AFP.- Seis tiendas de campaña sobre la acera. Una mujer mayor, con chaleco rosa sobre sus frágiles espaldas, se seca las lágrimas frente al cartel donde están marcados los nombres de la veintena de personas atrapadas bajo los escombros de un inmueble destruido por el terrible sismo que sacudió México.
Hace cerca de 48 horas que esperan y la cuenta regresiva es cada vez más insoportable. Pero los allegados a esos desaparecidos mostraban este jueves una firme esperanza.
“Parece que todos los que están dentro están vivos”, asegura Samuel Torres, de 25 años, mientras contempla el montón de escombros del otro lado de la calle Alvaro Obregón, sobre la que trabajan los socorristas profesionales y militares. Allí estaba la oficina de su amiga Karen Nallely Flores, quien trabajaba en el cuarto piso en un estudio contable. El mismo de Karina Gabriela Albarran Luna, de 30 años. Su tío Armando habla en nombre de su hermana, demasiado emocionada como para hacerlo. “Los indicios muestran que aún hay gente allí, parece que aún están con vida. (…) La esperanza se mantiene”.
‘Mi padre se quedó’
Gustavo Caballero le da la espalda a las ruinas del edificio bajo las cuales --está convencido-- su padre, David, electricista de 70 años, está enterrado vivo.
“Mi papá nunca había venido aquí”, en Colonia Roma, un barrio con bellos edificios antiguos y plazas arboladas, “pero vino a colocar cámaras de vigilancia con otra persona. Iban a salir a comer pero la otra persona se adelantó para pagar el parquímetro que acababa a las 13H15 y mi papá le dijo ‘vete ahorita que te alcanzo’”, cuenta Gustavo en voz alta.
A las 13H14 la tierra empezó a temblar a raíz de un poderoso sismo de 7.1 grados. “La otra persona agarró el ascensor y consiguió salir pero mi papá quedó arriba”.
Al igual que otros familiares, tiene una confianza cercana a la fe: el cuarto piso era el último del edificio. “Por eso tengo la esperanza, porque nada más sería levantar una losa”. “La esperanza no la vamos a perder, De hecho le dije a mi madre: ‘hasta que no lo traigamos, no nos vamos’”.
Mientras habla, los puños se levantan detrás suyo. Señal universal desde hace dos días en esta megalópolis de 20 millones de habitantes para pedir silencio y así poder captar signos de vida.
72 horas antes de la demolición
Junto a otros allegados de desaparecidos, centenares de voluntarios trabajan con máscaras contra el polvo para despejar los escombros, distribuir alimentos entre los familiares y socorristas. De repente, muchos pasan corriendo en dirección a los escombros, munidos de vigas y tablas.

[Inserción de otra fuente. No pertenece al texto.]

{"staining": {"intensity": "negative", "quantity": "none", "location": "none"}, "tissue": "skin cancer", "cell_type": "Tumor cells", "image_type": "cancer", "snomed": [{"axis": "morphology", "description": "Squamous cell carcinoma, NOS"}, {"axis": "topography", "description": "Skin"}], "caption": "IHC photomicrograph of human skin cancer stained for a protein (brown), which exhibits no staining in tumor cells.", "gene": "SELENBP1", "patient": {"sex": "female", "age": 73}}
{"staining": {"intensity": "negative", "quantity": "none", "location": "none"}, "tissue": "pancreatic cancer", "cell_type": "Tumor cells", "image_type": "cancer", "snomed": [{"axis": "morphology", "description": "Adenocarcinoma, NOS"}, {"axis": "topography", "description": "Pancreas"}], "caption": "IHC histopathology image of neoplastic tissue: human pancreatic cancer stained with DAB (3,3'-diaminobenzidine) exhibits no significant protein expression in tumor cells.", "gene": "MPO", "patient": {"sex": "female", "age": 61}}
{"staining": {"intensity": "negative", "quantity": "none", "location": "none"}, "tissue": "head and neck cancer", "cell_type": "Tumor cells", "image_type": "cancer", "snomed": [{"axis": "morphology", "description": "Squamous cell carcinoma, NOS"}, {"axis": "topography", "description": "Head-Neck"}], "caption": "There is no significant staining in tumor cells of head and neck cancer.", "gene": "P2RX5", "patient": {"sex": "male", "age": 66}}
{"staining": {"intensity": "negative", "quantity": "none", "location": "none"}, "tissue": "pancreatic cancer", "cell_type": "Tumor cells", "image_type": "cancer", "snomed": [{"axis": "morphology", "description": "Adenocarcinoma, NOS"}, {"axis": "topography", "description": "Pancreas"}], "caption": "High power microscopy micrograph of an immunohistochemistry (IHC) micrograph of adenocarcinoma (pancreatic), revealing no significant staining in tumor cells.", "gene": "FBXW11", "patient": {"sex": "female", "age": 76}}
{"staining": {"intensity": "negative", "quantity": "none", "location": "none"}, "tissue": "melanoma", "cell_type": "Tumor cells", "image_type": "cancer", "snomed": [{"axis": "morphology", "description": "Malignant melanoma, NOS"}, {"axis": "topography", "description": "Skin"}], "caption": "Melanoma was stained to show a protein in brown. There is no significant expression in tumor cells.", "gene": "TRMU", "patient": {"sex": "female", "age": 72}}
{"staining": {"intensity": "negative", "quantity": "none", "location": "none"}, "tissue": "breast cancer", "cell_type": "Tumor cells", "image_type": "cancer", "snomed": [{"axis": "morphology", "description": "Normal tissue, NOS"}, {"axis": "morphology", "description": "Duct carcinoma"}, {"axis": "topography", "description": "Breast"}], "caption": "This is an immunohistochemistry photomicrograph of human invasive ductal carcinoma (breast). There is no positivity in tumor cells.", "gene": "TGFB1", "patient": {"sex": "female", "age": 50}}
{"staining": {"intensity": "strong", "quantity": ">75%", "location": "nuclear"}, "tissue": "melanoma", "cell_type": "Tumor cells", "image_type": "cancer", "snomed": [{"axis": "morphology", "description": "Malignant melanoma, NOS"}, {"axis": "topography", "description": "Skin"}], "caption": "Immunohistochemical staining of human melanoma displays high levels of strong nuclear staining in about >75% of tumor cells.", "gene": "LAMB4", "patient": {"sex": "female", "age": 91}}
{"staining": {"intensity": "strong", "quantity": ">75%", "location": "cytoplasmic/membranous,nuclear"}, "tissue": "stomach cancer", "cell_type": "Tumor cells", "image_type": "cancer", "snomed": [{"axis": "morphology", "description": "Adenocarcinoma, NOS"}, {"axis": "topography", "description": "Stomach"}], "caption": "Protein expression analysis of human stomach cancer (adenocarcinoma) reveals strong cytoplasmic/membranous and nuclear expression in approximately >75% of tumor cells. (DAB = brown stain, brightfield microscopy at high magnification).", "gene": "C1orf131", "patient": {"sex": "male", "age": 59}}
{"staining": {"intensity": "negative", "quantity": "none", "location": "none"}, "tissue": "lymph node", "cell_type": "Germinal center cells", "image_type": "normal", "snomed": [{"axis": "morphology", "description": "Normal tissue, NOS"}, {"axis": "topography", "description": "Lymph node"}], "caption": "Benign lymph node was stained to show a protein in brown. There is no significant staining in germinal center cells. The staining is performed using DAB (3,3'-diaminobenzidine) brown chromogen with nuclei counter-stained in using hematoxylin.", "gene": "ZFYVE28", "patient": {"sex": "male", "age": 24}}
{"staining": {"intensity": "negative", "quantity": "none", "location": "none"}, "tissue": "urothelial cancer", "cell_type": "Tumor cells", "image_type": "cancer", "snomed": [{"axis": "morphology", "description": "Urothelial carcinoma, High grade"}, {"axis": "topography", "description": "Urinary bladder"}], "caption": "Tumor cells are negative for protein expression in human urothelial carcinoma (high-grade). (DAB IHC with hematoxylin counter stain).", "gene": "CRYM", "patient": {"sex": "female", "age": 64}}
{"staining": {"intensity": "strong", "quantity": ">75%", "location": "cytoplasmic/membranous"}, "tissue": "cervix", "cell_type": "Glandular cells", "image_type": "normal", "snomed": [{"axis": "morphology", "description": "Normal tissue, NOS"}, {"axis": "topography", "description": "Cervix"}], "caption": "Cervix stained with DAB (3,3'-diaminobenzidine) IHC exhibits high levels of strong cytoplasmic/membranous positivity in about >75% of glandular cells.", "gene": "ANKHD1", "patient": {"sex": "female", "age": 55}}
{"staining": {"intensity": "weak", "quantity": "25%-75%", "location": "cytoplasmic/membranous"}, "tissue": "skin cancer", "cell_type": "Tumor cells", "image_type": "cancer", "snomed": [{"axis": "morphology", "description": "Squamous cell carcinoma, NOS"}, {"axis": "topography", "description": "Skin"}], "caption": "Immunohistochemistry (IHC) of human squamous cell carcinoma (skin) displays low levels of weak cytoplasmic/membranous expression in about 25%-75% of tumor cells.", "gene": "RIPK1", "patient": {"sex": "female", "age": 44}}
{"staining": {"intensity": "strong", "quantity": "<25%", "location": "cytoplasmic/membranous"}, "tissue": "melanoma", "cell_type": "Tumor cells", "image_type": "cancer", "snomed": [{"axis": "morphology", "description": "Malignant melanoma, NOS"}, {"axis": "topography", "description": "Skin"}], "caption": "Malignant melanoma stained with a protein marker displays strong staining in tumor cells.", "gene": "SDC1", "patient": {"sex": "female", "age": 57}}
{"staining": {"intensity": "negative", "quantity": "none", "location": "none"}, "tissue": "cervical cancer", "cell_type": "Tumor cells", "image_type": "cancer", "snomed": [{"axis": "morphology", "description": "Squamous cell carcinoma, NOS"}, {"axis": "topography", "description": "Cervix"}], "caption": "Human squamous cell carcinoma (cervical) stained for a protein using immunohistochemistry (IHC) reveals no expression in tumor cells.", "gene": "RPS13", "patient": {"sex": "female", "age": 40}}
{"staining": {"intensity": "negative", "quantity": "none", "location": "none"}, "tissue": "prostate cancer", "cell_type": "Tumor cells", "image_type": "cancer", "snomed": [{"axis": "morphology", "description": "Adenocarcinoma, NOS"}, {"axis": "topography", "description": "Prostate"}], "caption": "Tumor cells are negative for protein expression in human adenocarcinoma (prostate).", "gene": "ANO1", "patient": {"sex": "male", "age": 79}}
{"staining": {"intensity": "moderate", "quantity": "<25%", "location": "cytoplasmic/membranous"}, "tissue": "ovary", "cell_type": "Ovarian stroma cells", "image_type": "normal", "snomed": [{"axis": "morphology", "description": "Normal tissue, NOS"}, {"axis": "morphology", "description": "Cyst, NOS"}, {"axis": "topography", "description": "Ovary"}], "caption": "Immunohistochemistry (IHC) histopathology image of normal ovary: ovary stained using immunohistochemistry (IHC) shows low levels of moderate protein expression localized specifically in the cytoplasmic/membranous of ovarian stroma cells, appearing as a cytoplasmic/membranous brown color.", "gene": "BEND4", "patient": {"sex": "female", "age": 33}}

“Médicos, médicos”, grita alguien un poco después, haciéndose eco de los pedidos provenientes del inmueble derrumbado.
El tiempo se acelera, algunos voluntarios corren ahora hacia las ruinas. Pero poco después las voces rompen nuevamente el silencio, los puños se bajan. Señal cruel para los allegados que siguen esperando.
El tiempo apremia porque el protocolo indica que a partir de las 72 horas se detengan las búsquedas y lleguen los bulldozers para retirar los escombros. Ya hay familiares que pasan con carteles contra las máquinas.
‘Triple agonía’
Pola Díaz, de 53 años, también pide una pausa. Mujer menuda con la mirada vivaz y casco, es parte de los “topos”, esos socorristas que han descubierto su arriesgada vocación durante el sismo de 1985, que paralizó la ciudad y dejó al menos 10,000 muertos (30,000, según algunas estimaciones).
No tenía ninguna experiencia antes del 85. Se hizo rescatista y viajó por el mundo. “Me he ido capacitando y ahora coordino las operaciones de Topos Adrenalina Estrella”, dice. Insiste en que las labores de rescate no deben parar a las 72 horas automáticamente.
“Lo único que yo pediría (…) es que no se fuera tan estricto con este protocolo, que hubiera un poco más de flexibilidad, que se piense no solamente en las personas que están adentro sino (en las) que están afuera y con una doble o triple agonía porque hay uno o mas familiares desaparecidos, incluso sepultados”, agrega.